Ali Mohammadi | Bloomberg | Getty Images

Iran is confronting its worst set of crises in years, facing a spiraling economy along with a series of unprecedented geopolitical and military blows to its power in the Middle East.

Over the weekend, Iran’s currency, the rial, hit a record low of 756,000 to the dollar, according to Reuters. Since September, the embattled currency has suffered the ripple effects of devastating hits to Iran’s proxies, including Lebanon’s Hezbollah and Palestinian militant group Hamas, as well as the November election of Donald Trump to the U.S. presidency.

With the fall of Syrian President Bashar al-Assad amid a shock offensive by rebel groups, Tehran lost its most important ally in the Middle East. Assad, who is accused of war crimes against his own people, fled to Russia and left a highly fractured country behind him.

“The fall of Assad has existential implications for the Islamic Republic,” Behnam ben Taleblu, a senior fellow at the Foundation for Defense of Democracies in Washington, told CNBC. “Lest we forget, the regime ahs spent well over a decade in treasure, blood, and reputation to save a regime which ultimately folded in less than two weeks.”

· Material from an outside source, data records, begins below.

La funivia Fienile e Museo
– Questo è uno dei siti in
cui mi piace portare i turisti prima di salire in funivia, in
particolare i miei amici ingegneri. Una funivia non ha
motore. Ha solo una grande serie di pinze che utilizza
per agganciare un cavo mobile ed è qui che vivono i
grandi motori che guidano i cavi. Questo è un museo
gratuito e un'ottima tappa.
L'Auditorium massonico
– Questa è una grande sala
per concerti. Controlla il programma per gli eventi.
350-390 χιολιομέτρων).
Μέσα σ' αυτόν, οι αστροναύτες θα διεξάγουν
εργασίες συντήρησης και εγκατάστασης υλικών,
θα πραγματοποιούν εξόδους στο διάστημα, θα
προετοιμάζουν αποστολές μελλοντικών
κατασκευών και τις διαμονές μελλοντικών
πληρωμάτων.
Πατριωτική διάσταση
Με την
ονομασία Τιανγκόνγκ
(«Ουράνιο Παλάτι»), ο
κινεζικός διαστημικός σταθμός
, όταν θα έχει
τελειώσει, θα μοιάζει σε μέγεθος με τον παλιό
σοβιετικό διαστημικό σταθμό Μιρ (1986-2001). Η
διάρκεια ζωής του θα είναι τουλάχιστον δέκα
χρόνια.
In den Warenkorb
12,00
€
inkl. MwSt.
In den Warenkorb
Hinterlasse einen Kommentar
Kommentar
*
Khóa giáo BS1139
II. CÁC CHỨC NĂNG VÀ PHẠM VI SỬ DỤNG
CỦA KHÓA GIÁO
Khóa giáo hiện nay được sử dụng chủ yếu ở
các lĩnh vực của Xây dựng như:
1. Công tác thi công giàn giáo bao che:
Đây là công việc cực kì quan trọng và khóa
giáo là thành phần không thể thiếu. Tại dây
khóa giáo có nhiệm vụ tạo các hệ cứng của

The currency’s fall exposes the extent of the hardship faced by ordinary Iranians, who struggle to afford everyday goods and suffer high inflation and unemployment after years of heavy Western sanctions compounded by domestic corruption and economic mismanagement.

Trump has pledged to take a hard line on Iran and will be re-entering the White House roughly six years after unilaterally pulling the U.S. out of the Iranian nuclear deal and re-imposing sweeping sanctions on the country.

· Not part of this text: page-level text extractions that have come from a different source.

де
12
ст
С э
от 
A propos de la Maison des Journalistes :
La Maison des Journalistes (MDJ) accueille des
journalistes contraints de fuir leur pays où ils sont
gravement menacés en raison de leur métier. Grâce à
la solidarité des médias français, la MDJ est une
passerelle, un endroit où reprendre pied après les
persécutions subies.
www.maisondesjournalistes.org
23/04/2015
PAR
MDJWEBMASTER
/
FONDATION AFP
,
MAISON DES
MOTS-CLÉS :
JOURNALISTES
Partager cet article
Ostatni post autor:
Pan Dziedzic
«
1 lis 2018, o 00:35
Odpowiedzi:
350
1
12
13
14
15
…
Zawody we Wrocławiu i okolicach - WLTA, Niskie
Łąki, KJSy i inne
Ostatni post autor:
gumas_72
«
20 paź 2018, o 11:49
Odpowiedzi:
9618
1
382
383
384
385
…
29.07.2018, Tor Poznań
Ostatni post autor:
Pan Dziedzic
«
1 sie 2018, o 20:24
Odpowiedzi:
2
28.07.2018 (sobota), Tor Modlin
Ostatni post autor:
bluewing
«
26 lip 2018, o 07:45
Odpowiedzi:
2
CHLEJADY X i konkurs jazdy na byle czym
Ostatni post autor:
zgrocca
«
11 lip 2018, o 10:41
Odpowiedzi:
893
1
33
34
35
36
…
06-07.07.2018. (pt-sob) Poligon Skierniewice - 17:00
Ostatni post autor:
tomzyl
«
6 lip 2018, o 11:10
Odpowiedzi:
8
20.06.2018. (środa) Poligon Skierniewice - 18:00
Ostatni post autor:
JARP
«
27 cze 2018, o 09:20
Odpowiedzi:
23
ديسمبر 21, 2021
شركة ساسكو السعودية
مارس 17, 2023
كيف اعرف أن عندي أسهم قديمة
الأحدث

Iranian President Masoud Pezeshkian has expressed his government’s willingness to negotiate and revive the deal, officially known as the Joint Comprehensive Plan of Action, which lifted some sanctions on Iran in exchange for curbs to its nuclear program. But the attempted outreach comes at a time when the International Atomic Energy Agency says Tehran is enriching uranium at record levels, reaching 60% purity — a short technical step from the weapons-grade purity level of 90%.